Me Dominique-Anne Roy |
Spécialisée en droit du travail chez Grondin, Poudrier, Bernier depuis son assermentation en 1996, Me Dominique-Anne Roy, qui a remporté les honneurs dans la catégorie « Jeune talent », tenait à se pencher sur une problématique de femmes, nous a-t-elle expliqué au téléphone, entre deux rendez-vous. Et, avant tout, il lui semblait primordial de mettre en lumière une violation des droits de la personne peu connue du public.
Au cours de ses recherches, elle a été touchée par le sort réservé à certaines Bangladaises revendiquant l'exercice de droits fondamentaux. « Déjà, il y a le mariage forcé, la violence conjugale, l'analphabétisme et la pauvreté qui touchent fortement ces femmes », a-t-elle souligné. Mais, en plus, depuis quelques années, près de 200 cas d'attaques à l'acide contre la gent féminine sont recensés annuellement dans ce pays. Il n'est ici question que des crimes déclarés. « Ce qui a été un choc, c'est de voir à quel point ce phénomène-là n'était pas isolé. »

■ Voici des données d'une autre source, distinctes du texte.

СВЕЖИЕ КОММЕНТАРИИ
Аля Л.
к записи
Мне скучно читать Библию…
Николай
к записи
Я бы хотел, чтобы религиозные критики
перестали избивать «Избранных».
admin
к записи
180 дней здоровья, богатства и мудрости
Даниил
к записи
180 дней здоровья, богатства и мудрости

« L'actualité, dans toute son horreur, n'a jamais cessé de nous rappeler que les femmes sont trop souvent aux premières loges en matière d'atrocités: esclavage sexuel, infanticide, viol, infibulation et excision, violence sexuelle en temps de guerre. L'on peut très certainement ajouter à cette trop longue liste les attaques à l'acide », a-t-elle d'ailleurs lancé avec force dans la plaidoirie présentée en France, afin de bien marquer son indignation.
Elle s'est intéressée particulièrement au dossier d'une divorcée de 25 ans, Bulbuly Akhter, dont la vie a basculé le 8 janvier 2001. Cette dernière a refusé de se soumettre aux désirs sexuels de son ex-mari. Devant cet « affront », celui-ci s'est introduit, à la faveur de la nuit, dans le domicile de la jeune femme et l'a aspergé d'acide.
« La substance fait littéralement se dissoudre la chair, exposant souvent les os et allant même parfois jusqu'à les faire fondre à leur tour », a fait valoir au jury Me Roy, essayant de décrire l'horreur subie par Bulbuly Akhter. Sa poitrine, son dos et ses parties génitales portent à jamais la trace de cette basse vengeance.
Ce qui a encore plus surpris Me Roy lors de son enquête, notamment auprès de l'ambassade canadienne au Bangladesh, ce sont les raisons qui poussent des hommes à agir de la sorte. D'abord, le refus de se soumettre sexuellement ou de se marier à l'individu en question. Ensuite parce que la famille de la femme ne peut payer de dote ou parce qu'il y a des tensions au sein du couple. Finalement, pour des conflits territoriaux.
En participant au concours, donc en dénonçant cette pratique barbare, Me Roy a pu prendre conscience qu'elle pouvait donner un coup de pouce à la cause, ne serait-ce qu'en lui offrant de la visibilité. « Ça nous fait réaliser qu'on peut faire de petites choses chacun de notre côté. »
Une bonne façon, semble-t-il, d'élargir ses horizons. « On est souvent appelé, en droit du travail syndical, à défendre des salariés. Je passe mes journées à travailler sur des dossiers de violation des droits des salariés. (...) Mais là, c'est à l'autre opposé du spectre. »
1 La présidence avait été impartie à Boutros Boutros-Ghali, l'ancien secrétaire des Nations unies et secrétaire de l'Organisation internationale de la francophonie.